Of the staging changes for Linux 6.0, Greg KH commented, "Another round where we removed more lines of code than added, always a nice progression. Some of that came from the movement of the vme code back into staging, and removal of some other of the vme driver code as there are no known users and it is very obsolete and unmaintained. It can be added back easily if someone offers to maintain it."

Back in June I wrote about Linux's VMEbus support being demoted for that Versa Module Eurocard standard that's been around since the 80's and still used for some industrial purposes. We'll see if the VMEbus code gets cleaned up in the near-term or is ultimately dropped from the kernel.

Of other staging work to happen this cycle, Greg noted "huge cleanups" for the R8188EU driver and other WiFi driver clean-ups, among other smaller changes. R8188EU is the upstream Linux driver for the Realtek RTL8188EU WiFi chipset found in various USB wireless adapters. The driver clean-ups address coding style issues, addressing poor API use, and dozens of other patches to clean-up the driver.

R8188EU continues seeing a fair amount of clean-ups/improvements each cycle to address what had been quite a messy driver. Meanwhile an out-of-tree RTL8188EU driver also exists that aims to be a better driver alternative.
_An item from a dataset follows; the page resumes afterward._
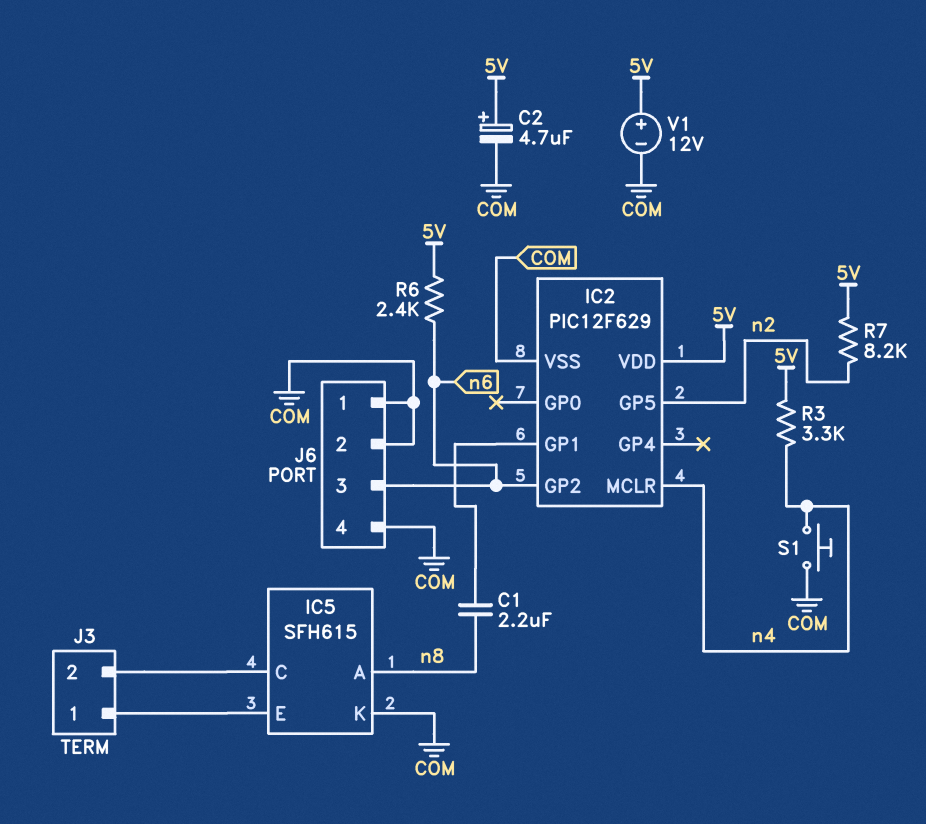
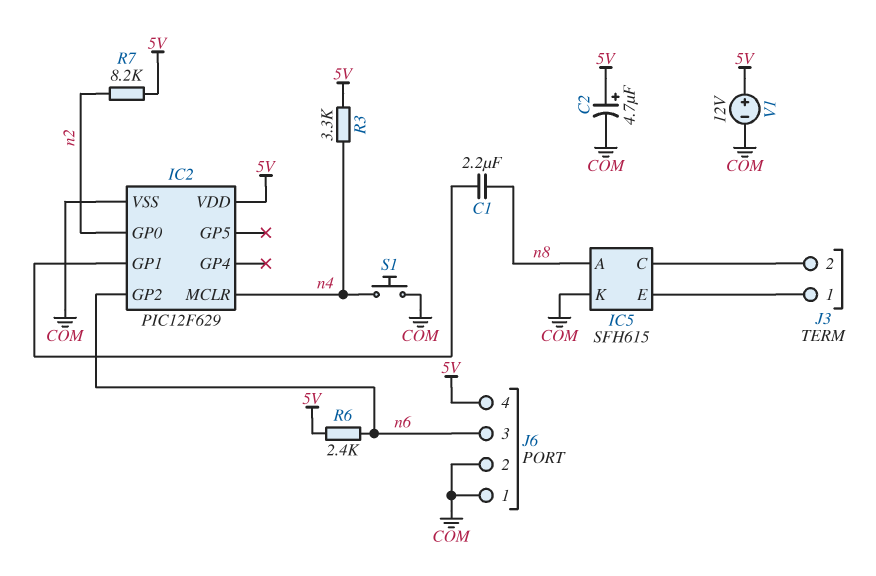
IC2 pin GP0: none -> n2
IC2 pin GP5: n2 -> none
J6 pin 4: COM -> 5V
The R8188EU staging driver allows a variety of cheap Realtek 802.11n USB WiFi adapters to work under Linux.


The clean-ups going on in staging meant that for the main Linux 6.0 pull request there is just 2,059 lines of new code and 4,739 lines removed, or the net result of lightening the kernel by 2.6k lines.

The full list of staging patches for Linux 6.0 can be found via this pull request, which has already landed on master.